#### REQUIREMENT
Return nothing but the lines from the one with "ring dip: (227, 297)" through the one with "middle pip: (83, 188)" in the data below, word for word and without pictures.

○ ○ ○ ○ ○ ○ ○

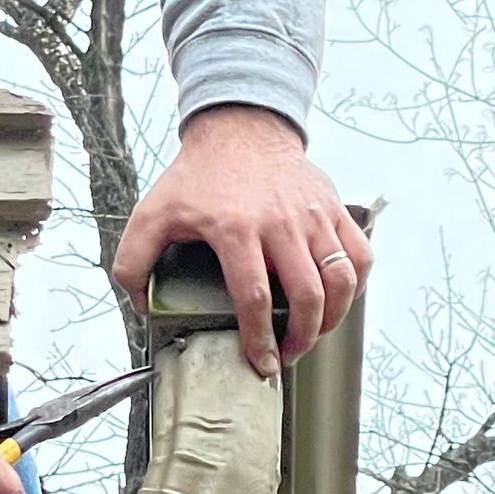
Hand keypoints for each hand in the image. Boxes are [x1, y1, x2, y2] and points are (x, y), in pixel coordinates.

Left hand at [111, 105, 369, 377]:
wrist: (240, 130)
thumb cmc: (198, 176)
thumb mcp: (152, 213)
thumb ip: (133, 260)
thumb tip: (140, 304)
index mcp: (234, 228)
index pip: (254, 297)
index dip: (260, 338)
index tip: (261, 363)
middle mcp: (280, 223)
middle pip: (307, 295)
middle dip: (301, 338)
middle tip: (287, 355)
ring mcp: (313, 216)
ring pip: (341, 279)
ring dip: (332, 319)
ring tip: (313, 334)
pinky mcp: (335, 208)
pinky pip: (361, 255)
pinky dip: (356, 286)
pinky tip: (337, 302)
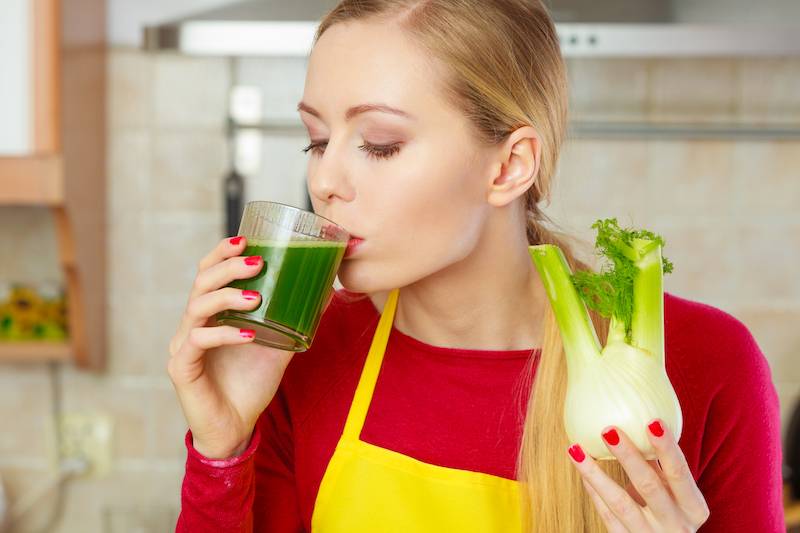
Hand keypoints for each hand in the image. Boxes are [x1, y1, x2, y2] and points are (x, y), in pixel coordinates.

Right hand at [168, 236, 296, 458]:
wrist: (237, 427)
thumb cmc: (252, 381)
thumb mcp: (279, 343)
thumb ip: (296, 317)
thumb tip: (327, 288)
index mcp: (210, 313)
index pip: (208, 272)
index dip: (221, 252)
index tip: (246, 239)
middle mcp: (192, 323)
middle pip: (201, 283)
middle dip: (228, 267)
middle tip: (258, 263)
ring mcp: (183, 345)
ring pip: (196, 308)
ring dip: (227, 297)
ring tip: (257, 297)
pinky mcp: (182, 369)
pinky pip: (198, 343)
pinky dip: (224, 335)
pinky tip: (249, 334)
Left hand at [567, 419, 709, 531]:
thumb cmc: (674, 514)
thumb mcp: (678, 495)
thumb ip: (662, 467)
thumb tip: (641, 422)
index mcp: (694, 507)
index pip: (680, 473)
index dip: (667, 448)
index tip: (652, 420)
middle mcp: (676, 524)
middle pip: (649, 486)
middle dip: (629, 456)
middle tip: (608, 430)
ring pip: (620, 503)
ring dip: (596, 474)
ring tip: (576, 449)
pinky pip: (606, 515)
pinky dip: (593, 491)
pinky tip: (580, 469)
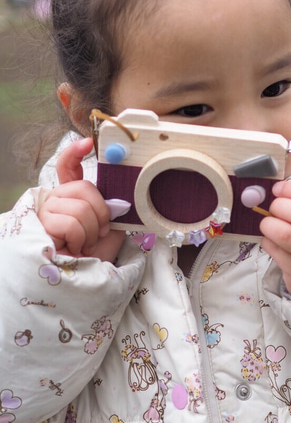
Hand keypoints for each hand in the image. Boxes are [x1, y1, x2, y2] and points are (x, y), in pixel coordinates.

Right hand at [37, 138, 125, 261]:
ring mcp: (45, 212)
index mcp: (71, 197)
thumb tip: (118, 198)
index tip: (89, 143)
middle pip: (83, 188)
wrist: (83, 280)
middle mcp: (55, 200)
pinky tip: (73, 249)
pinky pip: (71, 223)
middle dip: (100, 213)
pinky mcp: (39, 225)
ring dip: (90, 232)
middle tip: (98, 233)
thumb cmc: (94, 256)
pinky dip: (80, 239)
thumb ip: (112, 208)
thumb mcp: (110, 228)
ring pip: (80, 208)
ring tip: (83, 245)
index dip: (75, 152)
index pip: (68, 167)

○ ○ ○ ○ ○ ○ ○

#### WRITTEN SOLUTION
ring dip: (227, 297)
ring tip: (257, 297)
pinky mcp: (182, 369)
pinky pip: (198, 343)
pinky dip: (224, 335)
pinky tip: (249, 334)
Left hand at [567, 419, 709, 531]:
thumb cmc: (674, 514)
thumb mcp: (678, 495)
thumb ip: (662, 467)
thumb tip: (641, 422)
index mcp: (694, 507)
index pip: (680, 473)
index dip: (667, 448)
index tip: (652, 420)
middle mcp: (676, 524)
middle pip: (649, 486)
middle dip: (629, 456)
middle tip: (608, 430)
ring pip: (620, 503)
ring dip: (596, 474)
ring tip: (576, 449)
pinky pip: (606, 515)
pinky dip: (593, 491)
pinky tip: (580, 469)
Hand keypoints for each hand in the image. Boxes are [x1, y1, x2, y2] and points are (x, y), in pixel coordinates.

Right hand at [37, 138, 125, 261]:
ring mcp: (45, 212)
index mcp: (71, 197)
thumb tip: (118, 198)
index tip: (89, 143)
middle pip: (83, 188)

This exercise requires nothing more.